5 BEHAVIOURS RUINING EVERY OF YOUR RELATIONSHIP.
Well, it maybe you ruining every of those relationships you thought could have stood. Your own behaviour, albeit unknowingly, might be keeping you from finding a working relationship yet.
One may start wondering why he/she is been dumped by others despite the visible readiness, but there are some behaviours that are capable and probably sabotaging your desires and efforts in relationship.
They are wrong signal to the other party they don’t wait to see clearly before they flee. Now, here are 7 of them;
1. BEING AFRAID OF TRYING AND FAIL; Oh, we understand after the last bleak outing you don’t want to try again? Dear, that’s a wrong mindset and a foundation for more failings.
We understand your fear about finding the right person and the right relationship. You think of your freedom, time and energy and wonder if it’s worth it all.
But, it’s this fear of trying and failing that stops you from showing passion and commitment to a relationship and which, when quite unmasked, passes the wrong message to your partner that makes them leave. No one wants to date someone whose heart is not with him/her.
Fear, about relationship, is so common with young people. Often, it’s this fear that jeopardize their efforts of fearing a relationship that works.
2. STUCK IN THE PAST: This is supposed a rider to point Number 1; Fear.
There’s no doubts that the attachment or anxiety we display in a romantic relationship has a lot to do with how we learn and perceive love as a child.

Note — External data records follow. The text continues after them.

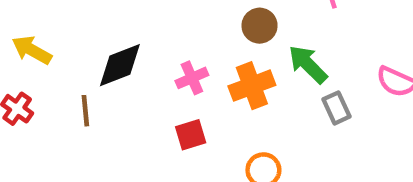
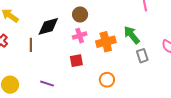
brown circle: (260, 26) -> (80, 14), moved

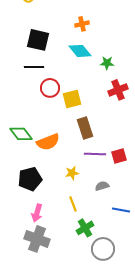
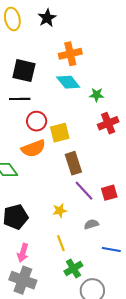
orange cross: (82, 24) -> (70, 54), size x1.5
orange semicircle: (48, 142) -> (33, 148), moved
purple line: (95, 154) -> (84, 191), turned 45

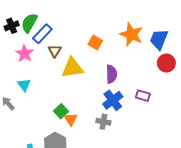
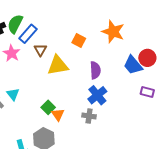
blue trapezoid: (159, 39) -> (133, 65), moved, turned -60
cyan triangle: (24, 85) -> (13, 94), moved
purple rectangle: (143, 96) -> (147, 92), moved

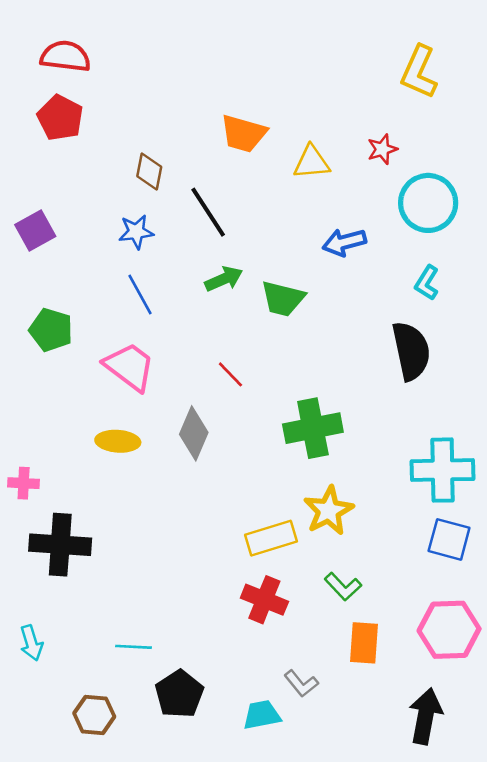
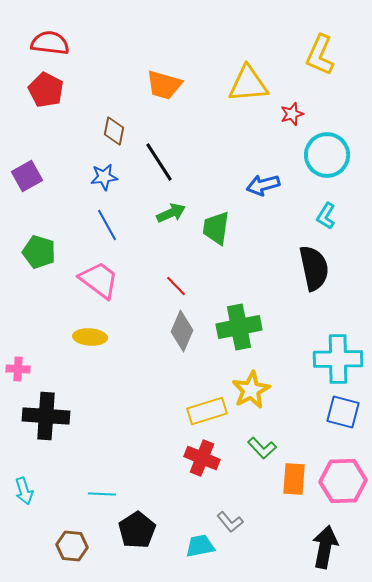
orange trapezoid: (244, 134) -> (164, 85), moved
yellow triangle: (312, 162) -> (248, 84), moved, size x1.4
green trapezoid: (283, 299) -> (216, 228), turned 84
gray diamond: (194, 433) -> (182, 331), moved
orange rectangle: (364, 643) -> (294, 479), moved

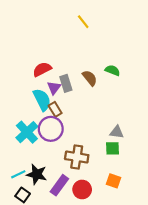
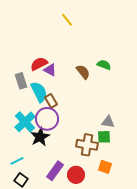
yellow line: (83, 22) -> (67, 20), moved
gray rectangle: (66, 83) -> (21, 81), moved
purple triangle: (54, 88) -> (50, 70), moved, turned -40
brown cross: (77, 157) -> (87, 145), moved
black star: (37, 174) -> (40, 137), moved, turned 30

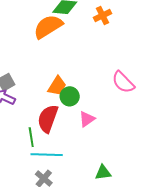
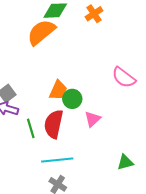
green line: (31, 137) -> (31, 128), moved
green triangle: (103, 173) -> (125, 162), moved

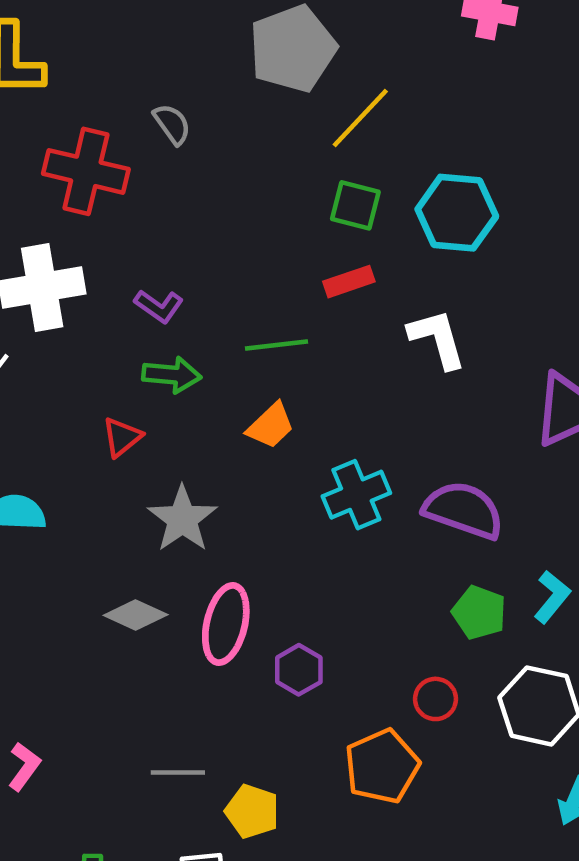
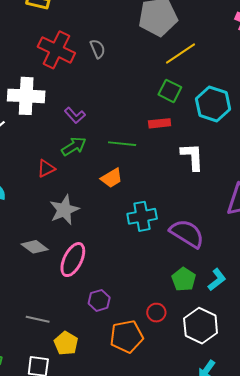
gray semicircle: (172, 124) -> (98, 49), moved
green arrow: (172, 375) -> (74, 146), turned -50
purple hexagon: (299, 670) -> (99, 300), moved

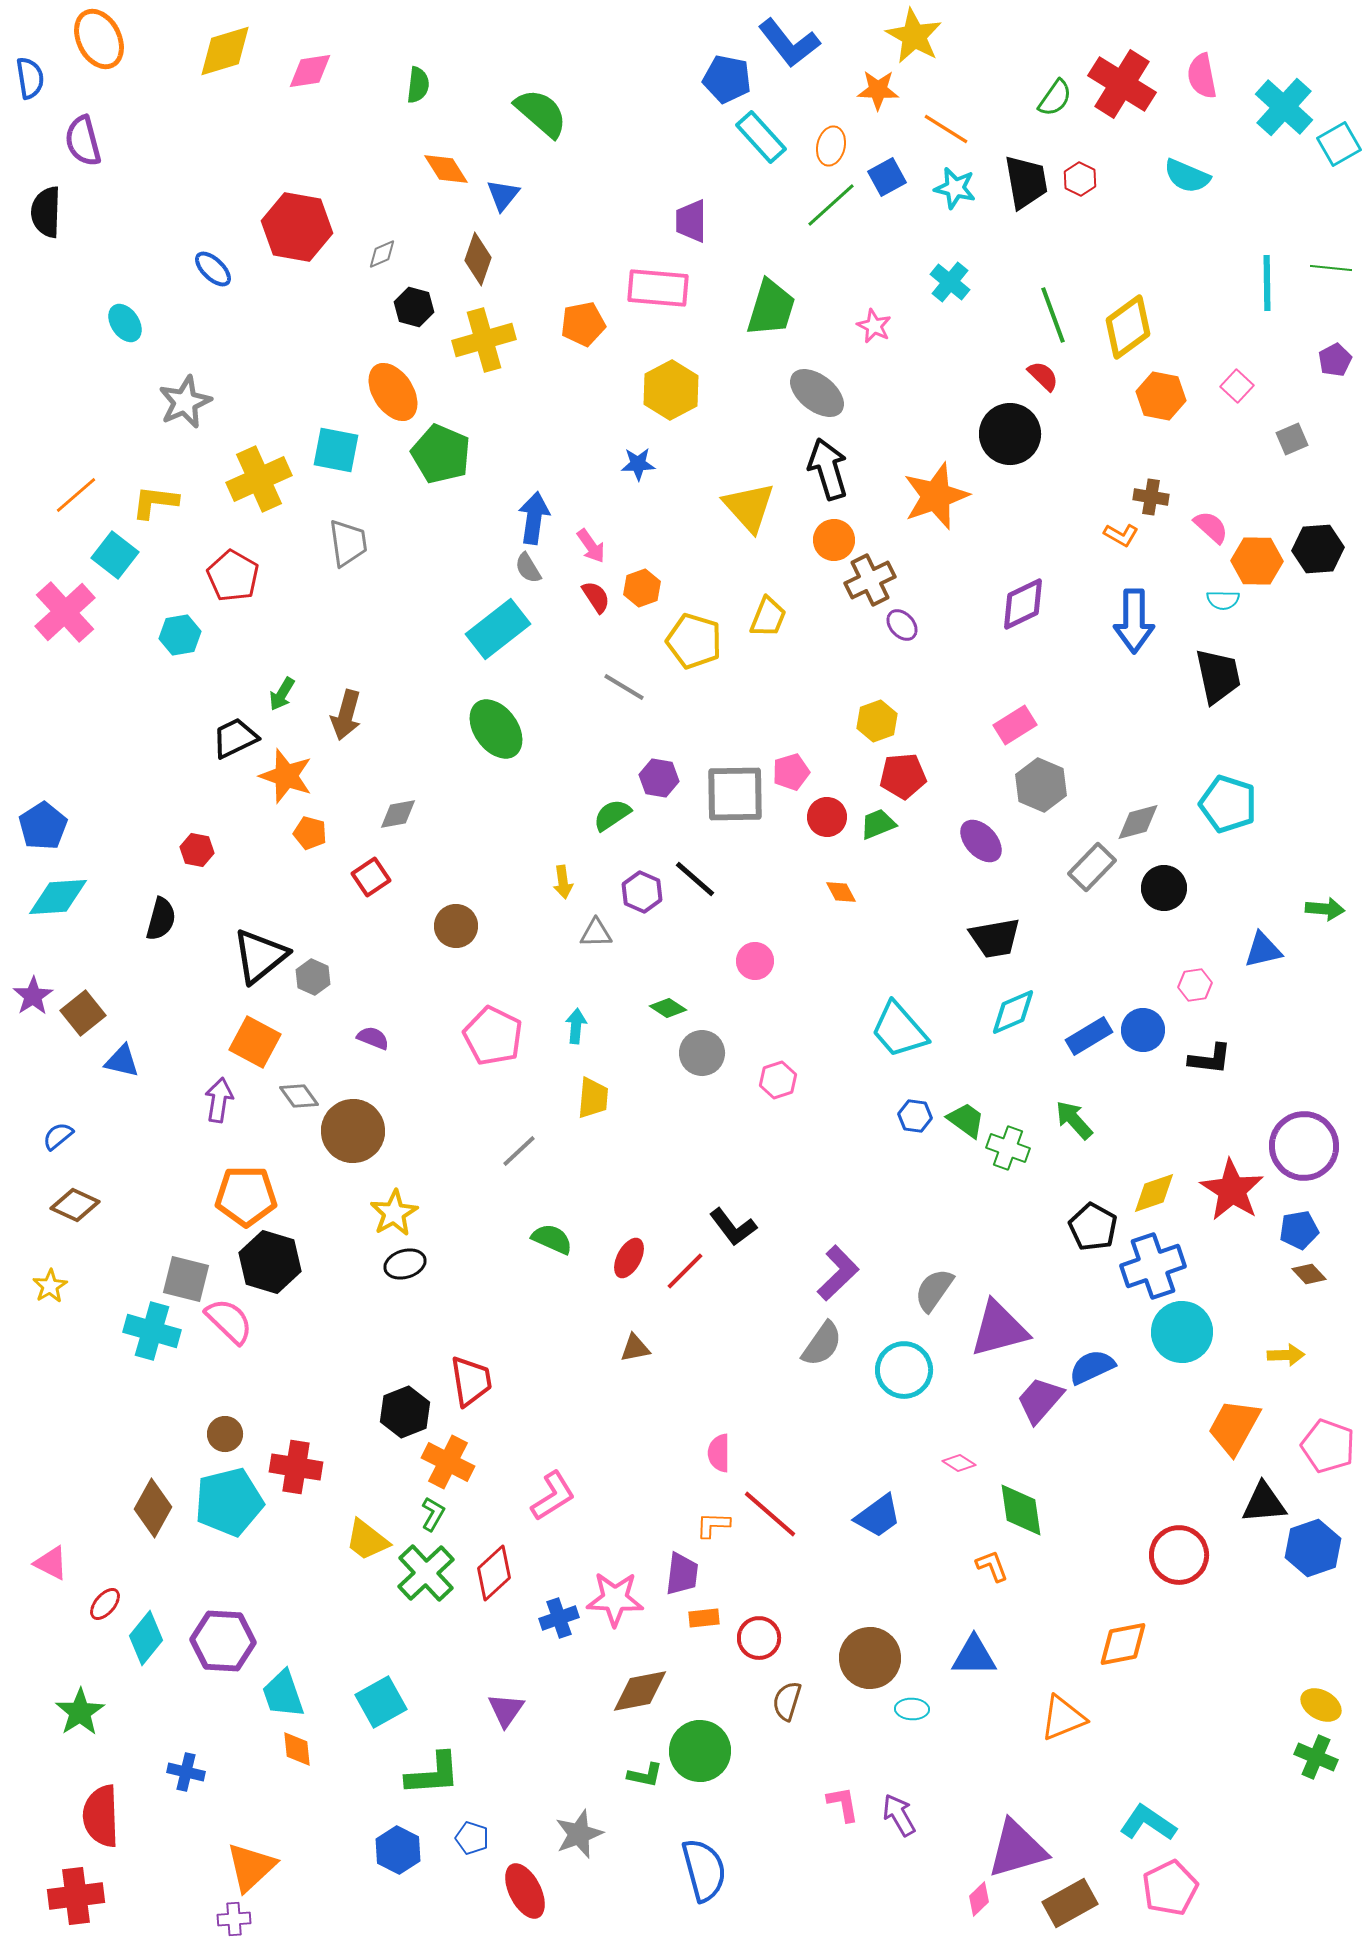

In fact, the experience from past escapades could be an inhibiting factors as the memories play themselves in the mind. I get it?
But, there is a reason it’s called the past. We should only allow it to pass, consigned to the dustbin. If you don’t allow the past to pass it only stops you from moving on.
The attending negative mindset, feelings of guilt, anguish, regrets, disappointment and maybe fear as a result of an unforgotten past is clearly toxic to building another relationship.
You see how you have been ruining it now?
3. SETTING A NEARLY IMPOSSIBLE STANDARD: Maybe you are looking for a tall, black, rich, influential, godly businessman with a mansion in Yale, Washington DC and Ottawa? No, Pardon me. I mean to say you don’t set unrealistic expectations hoping to meet them. What’s realised therefrom is stupidity and disappointment.
I am not asking you to set your aims so low but know what’s within limits.
Waiting for one who’s way beyond you could not only be futile but when found he/she may not see values in you as a partner. Relationship is all about finding mates to grow your strength.
4. LOSING YOURSELF TO BE IN A RELATIONSHIP: A relationship shouldn’t be what make you lose yourself but what makes you fulfilled. There’s no basis for you to alter your personality for a relationship partner to love or like you, it often turn out you will be hurt. It’s only normal your partner get to meet, know, love and respect you for being you and not you being what you think he wants. Brace up not to let that happen and resolve to be in a relationship where you will be yourself and it will still works.
5. YOU DIDN’T SHED OFF THE OLD BAD HABITS: Repeating old bad habits and toxic relationship behaviour, over the years, when you were supposed to have outgrown them, may be a clog in the wheel of your working relationship dreams.
Travails and failure are meant to teach us one or two things. Not learning from experience may prepare you for more anguish.
You know what habits didn’t work for you before now? You will need to do some personal growth to shed them off, dearie!
“One bad relationship shouldn’t stop you from matching on when they are more likely the end. Why stop loving when someone else would live to die for your love?”